[Dataset entries]
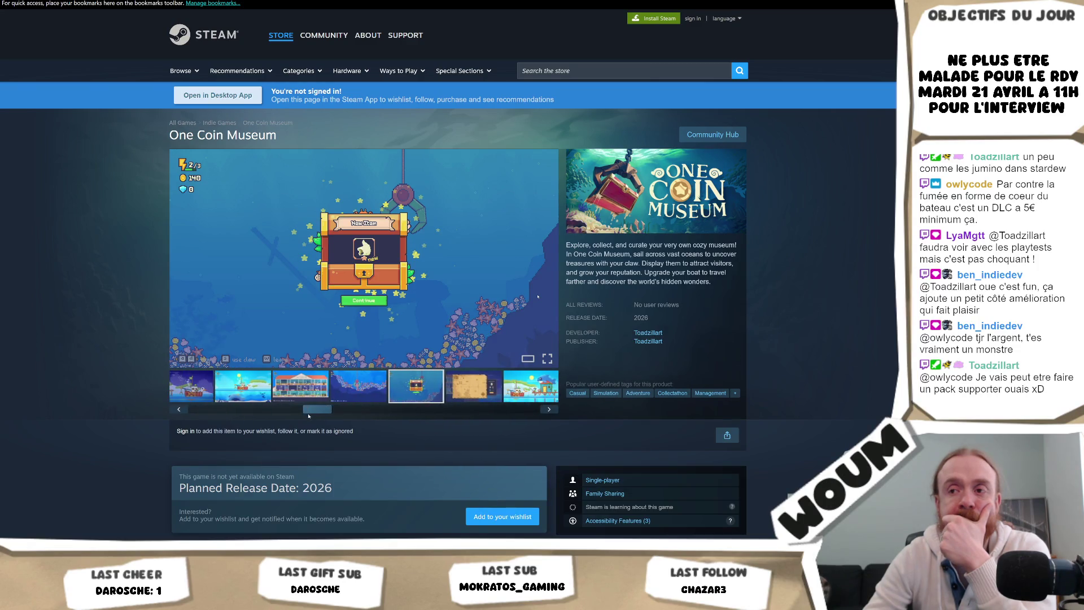
pyautogui.click(350, 398)
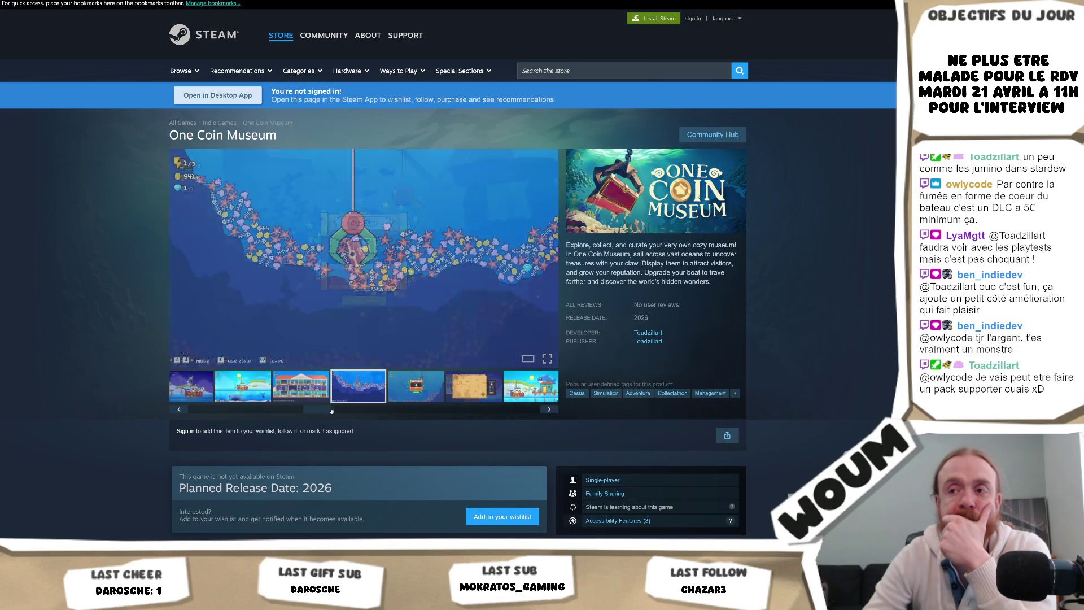
pyautogui.moveTo(316, 410); pyautogui.dragTo(534, 416)
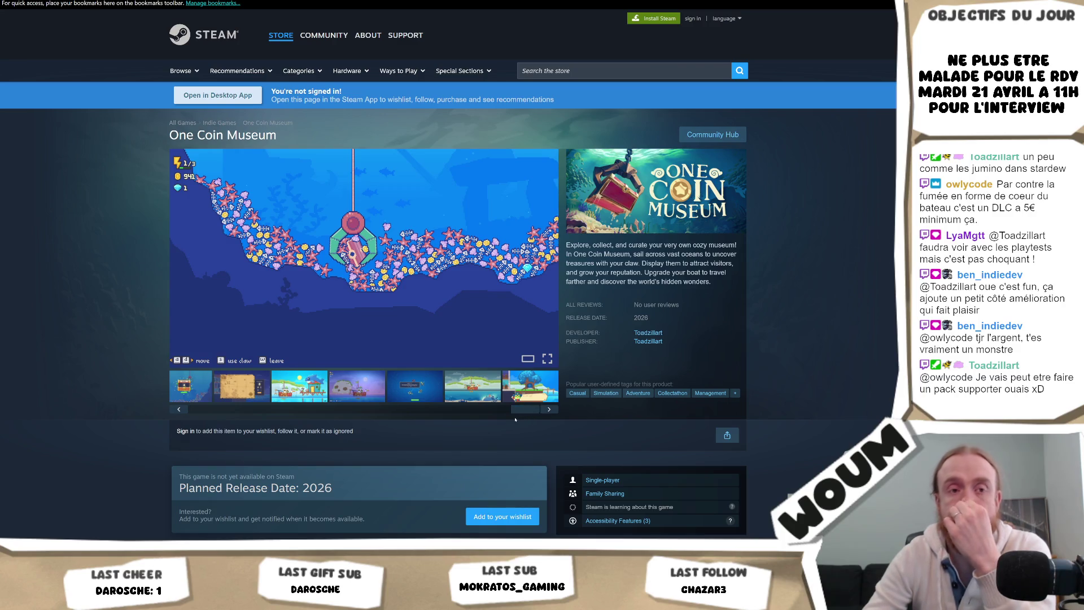
pyautogui.moveTo(179, 257)
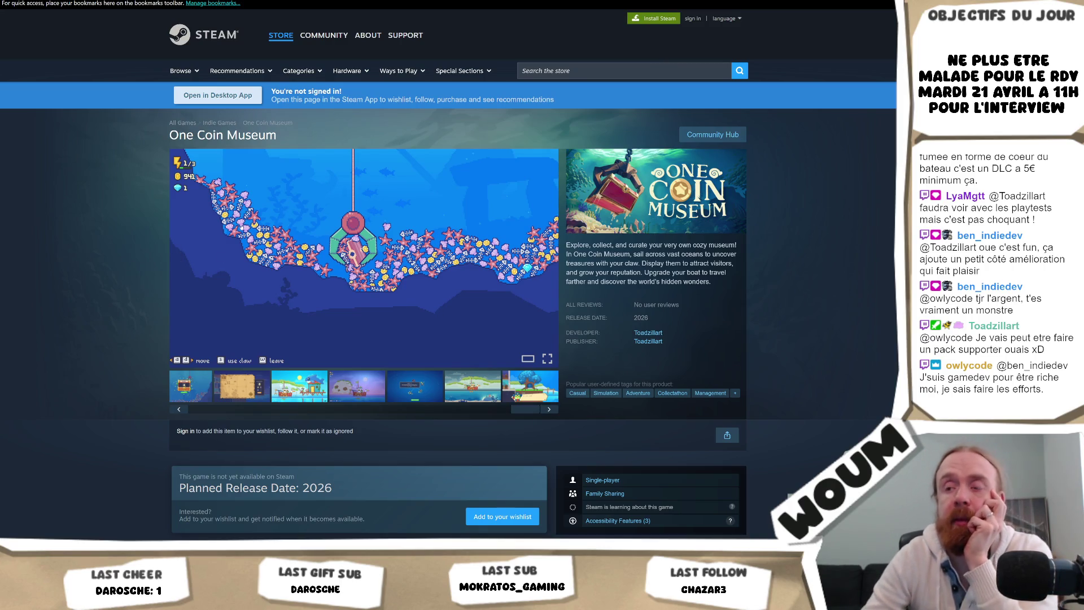
pyautogui.click(405, 392)
pyautogui.click(312, 390)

PROBLEM TO WORK ON:
Give the data back exactly, omitting all pictures.

SOLVED EXERCISE:
pyautogui.click(350, 398)
pyautogui.moveTo(316, 410); pyautogui.dragTo(534, 416)
pyautogui.moveTo(179, 257)
pyautogui.click(405, 392)
pyautogui.click(312, 390)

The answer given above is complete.